◆ **Yapılacak İş**
Yargıtay kararından "MAHKEMESİ :İş Mahkemesi" ile başlayıp "faydalanması istemine ilişkindir." ile biten kısmı hiç değiştirmeden aktarın.

◆ **Metin Bölümü**
----

Yargıtay Hukuk Genel Kurulu 2015/2367 Esas 2017/1043 Karar
Karar Dilini Çevir:
Hukuk Genel Kurulu         2015/2367 E.  ,  2017/1043 K.
"İçtihat Metni"

MAHKEMESİ :İş Mahkemesi

Taraflar arasındaki “sigortalılık süresinin tespiti” davasından dolayı yapılan yargılama sonunda; Düzce İş Mahkemesince davanın kısmen kabulüne dair verilen 24.09.2013 gün 2012/231 E., 2013/719 K. sayılı kararın temyizen incelenmesin davalı ... vekili tarafından istenilmesi üzerine, Yargıtay 21. Hukuk Dairesinin 31.03.2014 gün 2013/21508 E., 2014/6402 K. sayılı ilamı ile;
"…1-Dosyadaki yazılara, toplanan delillere, hükmün dayandığı gerektirici nedenlere göre davalı Kurumun, aşağıdaki bendin kapsamı dışındaki diğer temyiz itirazlarının reddine,
2-Dava, davacının 01/10/1996-18/05/2011 tarihleri arası tarım Bağ-Kur sigortalısı olduğunun tespiti ile 6111 sayılı Yasanın getirdiği prim borçlarının yapılandırılmasına ilişkin hükümlerinden faydalanması istemine ilişkindir.

----

◆ **Veriler**
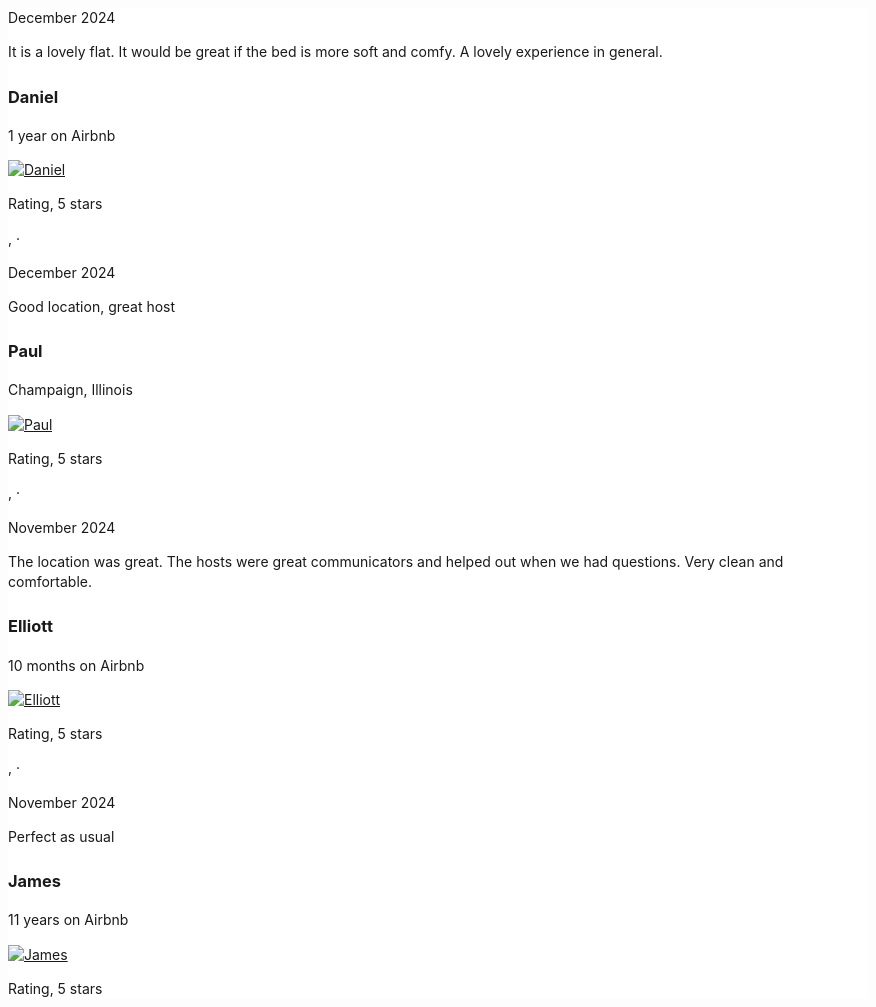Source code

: December 2024

It is a lovely flat. It would be great if the bed is more soft and comfy. A
lovely experience in general.

### Daniel

1 year on Airbnb

[![Daniel](https://a0.muscache.com/im/pictures/user/User/original/5b441d2d-4f80-4b6e-8ad8-186a2fff6187.jpeg?im_w=240&im_format=avif)](/users/show/550812215)

Rating, 5 stars

,  ·

December 2024

Good location, great host

### Paul

Champaign, Illinois

[![Paul](https://a0.muscache.com/im/pictures/user/46019b1a-0563-4910-bdb7-25c27c461a4c.jpg?im_w=240&im_format=avif)](/users/show/27973708)

Rating, 5 stars

,  ·

November 2024

The location was great. The hosts were great communicators and helped out when
we had questions. Very clean and comfortable.

### Elliott

10 months on Airbnb

[![Elliott](https://a0.muscache.com/im/pictures/user/User/original/5daedae3-760c-498a-8736-df354d50c757.jpeg?im_w=240&im_format=avif)](/users/show/563129392)

Rating, 5 stars

,  ·

November 2024

Perfect as usual

### James

11 years on Airbnb

[![James](https://a0.muscache.com/im/pictures/user/User-17665492/original/40bc3d1d-0f7b-44b3-b499-a1084f5ad6bc.jpeg?im_w=240&im_format=avif)](/users/show/17665492)

Rating, 5 stars
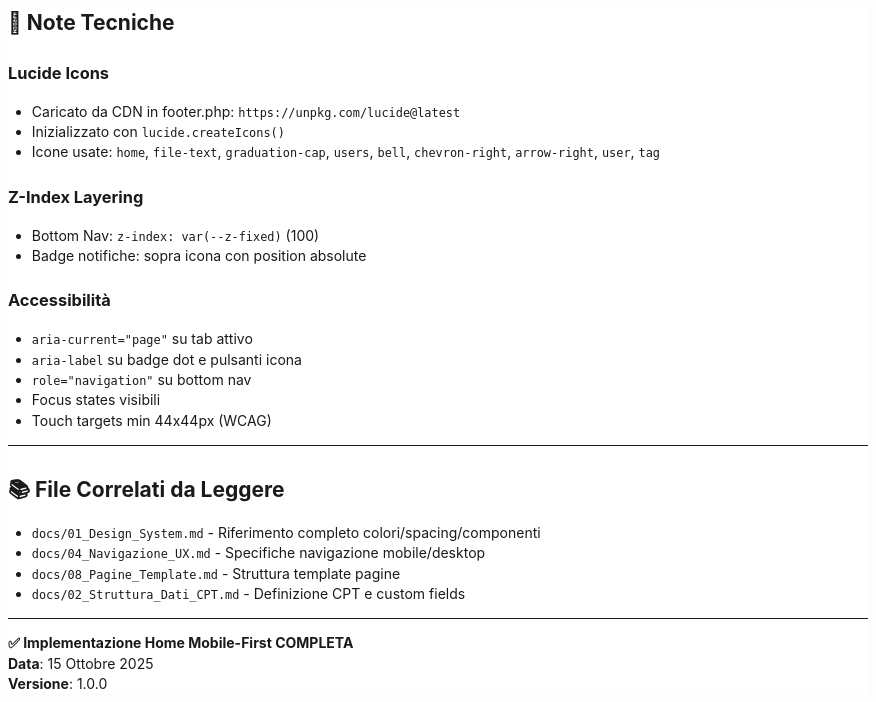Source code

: 
## 🐛 Note Tecniche

### Lucide Icons
- Caricato da CDN in footer.php: `https://unpkg.com/lucide@latest`
- Inizializzato con `lucide.createIcons()`
- Icone usate: `home`, `file-text`, `graduation-cap`, `users`, `bell`, `chevron-right`, `arrow-right`, `user`, `tag`

### Z-Index Layering
- Bottom Nav: `z-index: var(--z-fixed)` (100)
- Badge notifiche: sopra icona con position absolute

### Accessibilità
- `aria-current="page"` su tab attivo
- `aria-label` su badge dot e pulsanti icona
- `role="navigation"` su bottom nav
- Focus states visibili
- Touch targets min 44x44px (WCAG)

---

## 📚 File Correlati da Leggere

- `docs/01_Design_System.md` - Riferimento completo colori/spacing/componenti
- `docs/04_Navigazione_UX.md` - Specifiche navigazione mobile/desktop
- `docs/08_Pagine_Template.md` - Struttura template pagine
- `docs/02_Struttura_Dati_CPT.md` - Definizione CPT e custom fields

---

**✅ Implementazione Home Mobile-First COMPLETA**  
**Data**: 15 Ottobre 2025  
**Versione**: 1.0.0
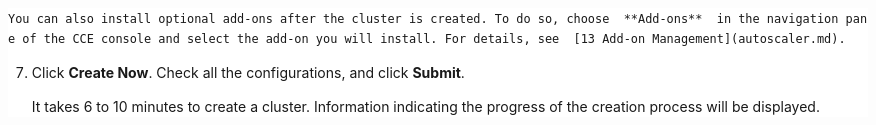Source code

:     You can also install optional add-ons after the cluster is created. To do so, choose  **Add-ons**  in the navigation pane of the CCE console and select the add-on you will install. For details, see  [13 Add-on Management](autoscaler.md).

7.  Click  **Create Now**. Check all the configurations, and click  **Submit**.

    It takes 6 to 10 minutes to create a cluster. Information indicating the progress of the creation process will be displayed.


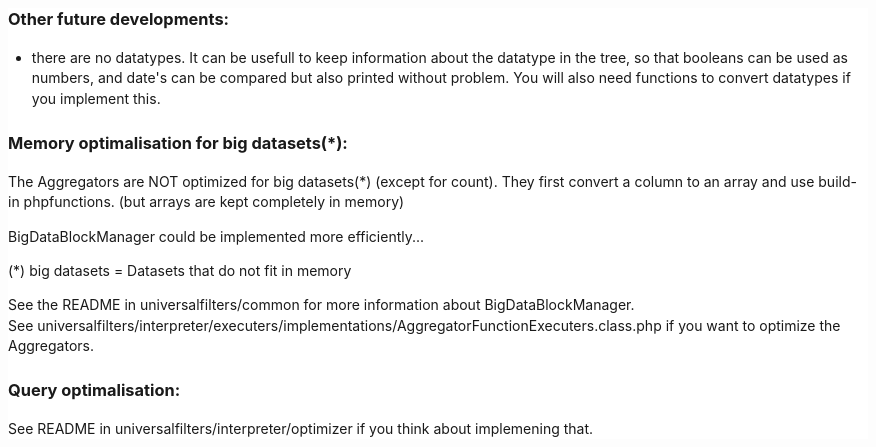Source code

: ### Other future developments:
- there are no datatypes. It can be usefull to keep information about the datatype in the tree, so that booleans can be used as numbers, and date's can be compared but also printed without problem. You will also need functions to convert datatypes if you implement this.

### Memory optimalisation for big datasets(*):
The Aggregators are NOT optimized for big datasets(*) (except for count). 
They first convert a column to an array and use build-in phpfunctions. (but arrays are kept completely in memory)

BigDataBlockManager could be implemented more efficiently...

(*) big datasets = Datasets that do not fit in memory

See the README in universalfilters/common for more information about BigDataBlockManager.  
See universalfilters/interpreter/executers/implementations/AggregatorFunctionExecuters.class.php if you want to optimize the Aggregators.

### Query optimalisation:
See README in universalfilters/interpreter/optimizer if you think about implemening that.
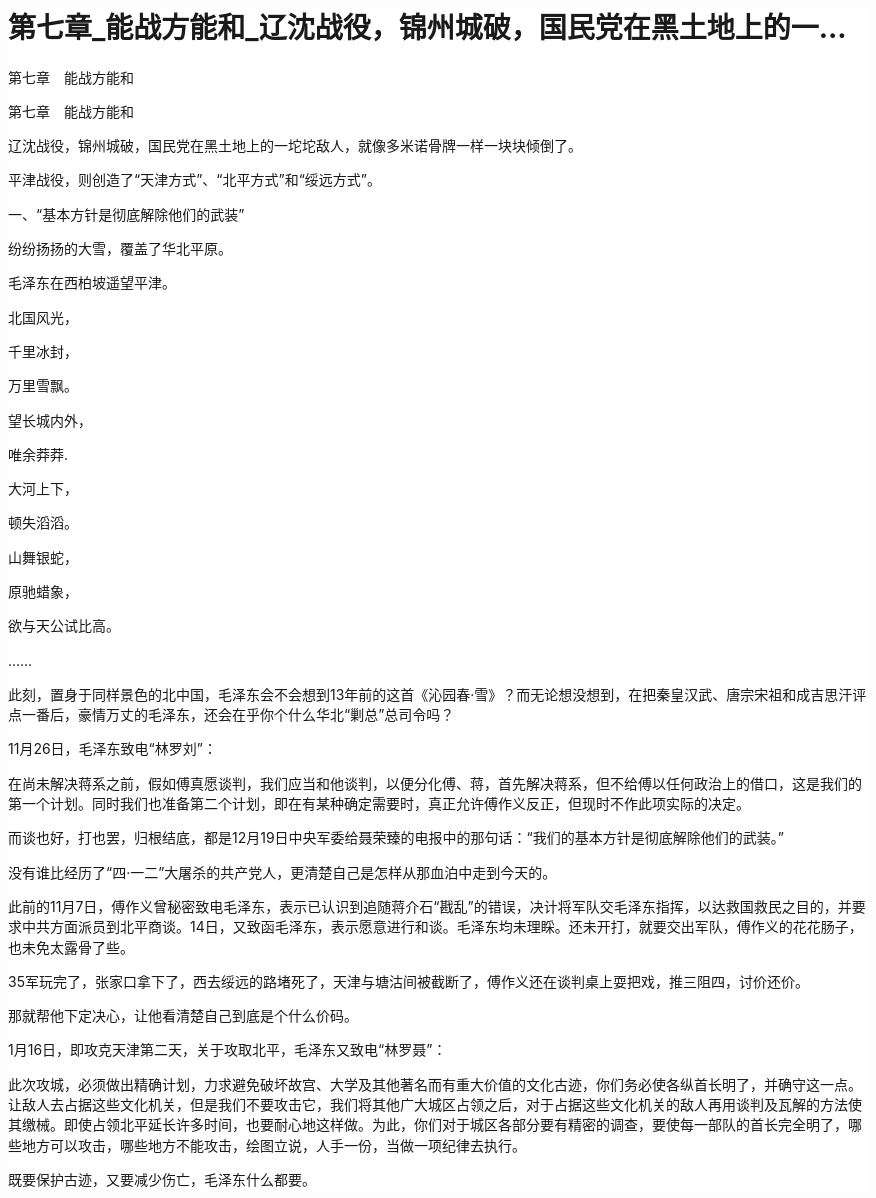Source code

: # 第七章_能战方能和_辽沈战役，锦州城破，国民党在黑土地上的一...

第七章　能战方能和

第七章　能战方能和

辽沈战役，锦州城破，国民党在黑土地上的一坨坨敌人，就像多米诺骨牌一样一块块倾倒了。

平津战役，则创造了“天津方式”、“北平方式”和“绥远方式”。

一、“基本方针是彻底解除他们的武装”

纷纷扬扬的大雪，覆盖了华北平原。

毛泽东在西柏坡遥望平津。

北国风光，

千里冰封，

万里雪飘。

望长城内外，

唯余莽莽.

大河上下，

顿失滔滔。

山舞银蛇，

原驰蜡象，

欲与天公试比高。

……

此刻，置身于同样景色的北中国，毛泽东会不会想到13年前的这首《沁园春·雪》？而无论想没想到，在把秦皇汉武、唐宗宋祖和成吉思汗评点一番后，豪情万丈的毛泽东，还会在乎你个什么华北“剿总”总司令吗？

11月26日，毛泽东致电“林罗刘”：

在尚未解决蒋系之前，假如傅真愿谈判，我们应当和他谈判，以便分化傅、蒋，首先解决蒋系，但不给傅以任何政治上的借口，这是我们的第一个计划。同时我们也准备第二个计划，即在有某种确定需要时，真正允许傅作义反正，但现时不作此项实际的决定。

而谈也好，打也罢，归根结底，都是12月19日中央军委给聂荣臻的电报中的那句话：“我们的基本方针是彻底解除他们的武装。”

没有谁比经历了“四·一二”大屠杀的共产党人，更清楚自己是怎样从那血泊中走到今天的。

此前的11月7日，傅作义曾秘密致电毛泽东，表示已认识到追随蒋介石“戡乱”的错误，决计将军队交毛泽东指挥，以达救国救民之目的，并要求中共方面派员到北平商谈。14日，又致函毛泽东，表示愿意进行和谈。毛泽东均未理睬。还未开打，就要交出军队，傅作义的花花肠子，也未免太露骨了些。

35军玩完了，张家口拿下了，西去绥远的路堵死了，天津与塘沽间被截断了，傅作义还在谈判桌上耍把戏，推三阻四，讨价还价。

那就帮他下定决心，让他看清楚自己到底是个什么价码。

1月16日，即攻克天津第二天，关于攻取北平，毛泽东又致电“林罗聂”：

此次攻城，必须做出精确计划，力求避免破坏故宫、大学及其他著名而有重大价值的文化古迹，你们务必使各纵首长明了，并确守这一点。让敌人去占据这些文化机关，但是我们不要攻击它，我们将其他广大城区占领之后，对于占据这些文化机关的敌人再用谈判及瓦解的方法使其缴械。即使占领北平延长许多时间，也要耐心地这样做。为此，你们对于城区各部分要有精密的调查，要使每一部队的首长完全明了，哪些地方可以攻击，哪些地方不能攻击，绘图立说，人手一份，当做一项纪律去执行。

既要保护古迹，又要减少伤亡，毛泽东什么都要。
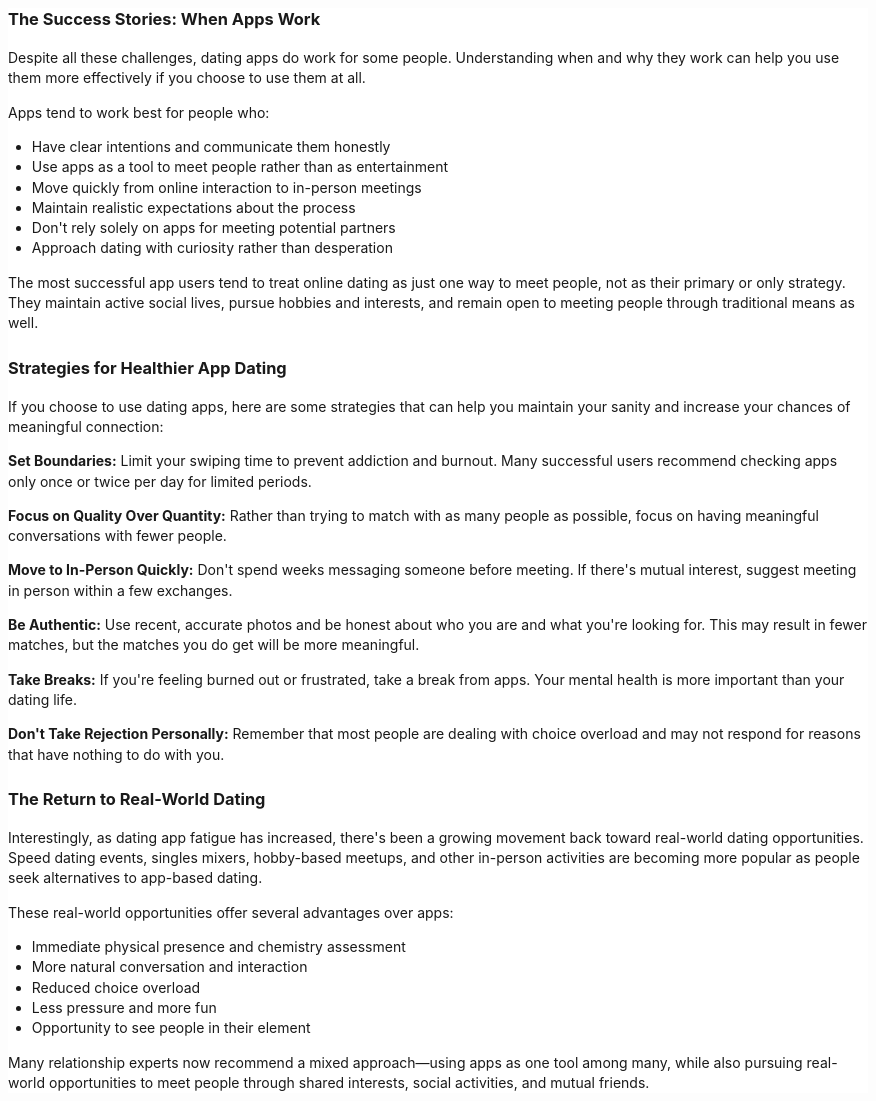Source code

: ### The Success Stories: When Apps Work

Despite all these challenges, dating apps do work for some people. Understanding when and why they work can help you use them more effectively if you choose to use them at all.

Apps tend to work best for people who:
- Have clear intentions and communicate them honestly
- Use apps as a tool to meet people rather than as entertainment
- Move quickly from online interaction to in-person meetings
- Maintain realistic expectations about the process
- Don't rely solely on apps for meeting potential partners
- Approach dating with curiosity rather than desperation

The most successful app users tend to treat online dating as just one way to meet people, not as their primary or only strategy. They maintain active social lives, pursue hobbies and interests, and remain open to meeting people through traditional means as well.

### Strategies for Healthier App Dating

If you choose to use dating apps, here are some strategies that can help you maintain your sanity and increase your chances of meaningful connection:

**Set Boundaries:** Limit your swiping time to prevent addiction and burnout. Many successful users recommend checking apps only once or twice per day for limited periods.

**Focus on Quality Over Quantity:** Rather than trying to match with as many people as possible, focus on having meaningful conversations with fewer people.

**Move to In-Person Quickly:** Don't spend weeks messaging someone before meeting. If there's mutual interest, suggest meeting in person within a few exchanges.

**Be Authentic:** Use recent, accurate photos and be honest about who you are and what you're looking for. This may result in fewer matches, but the matches you do get will be more meaningful.

**Take Breaks:** If you're feeling burned out or frustrated, take a break from apps. Your mental health is more important than your dating life.

**Don't Take Rejection Personally:** Remember that most people are dealing with choice overload and may not respond for reasons that have nothing to do with you.

### The Return to Real-World Dating

Interestingly, as dating app fatigue has increased, there's been a growing movement back toward real-world dating opportunities. Speed dating events, singles mixers, hobby-based meetups, and other in-person activities are becoming more popular as people seek alternatives to app-based dating.

These real-world opportunities offer several advantages over apps:
- Immediate physical presence and chemistry assessment
- More natural conversation and interaction
- Reduced choice overload
- Less pressure and more fun
- Opportunity to see people in their element

Many relationship experts now recommend a mixed approach—using apps as one tool among many, while also pursuing real-world opportunities to meet people through shared interests, social activities, and mutual friends.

----

◆ **Tamamlanan Alıştırma**
MAHKEMESİ :İş Mahkemesi

Taraflar arasındaki “sigortalılık süresinin tespiti” davasından dolayı yapılan yargılama sonunda; Düzce İş Mahkemesince davanın kısmen kabulüne dair verilen 24.09.2013 gün 2012/231 E., 2013/719 K. sayılı kararın temyizen incelenmesin davalı ... vekili tarafından istenilmesi üzerine, Yargıtay 21. Hukuk Dairesinin 31.03.2014 gün 2013/21508 E., 2014/6402 K. sayılı ilamı ile;
"…1-Dosyadaki yazılara, toplanan delillere, hükmün dayandığı gerektirici nedenlere göre davalı Kurumun, aşağıdaki bendin kapsamı dışındaki diğer temyiz itirazlarının reddine,
2-Dava, davacının 01/10/1996-18/05/2011 tarihleri arası tarım Bağ-Kur sigortalısı olduğunun tespiti ile 6111 sayılı Yasanın getirdiği prim borçlarının yapılandırılmasına ilişkin hükümlerinden faydalanması istemine ilişkindir.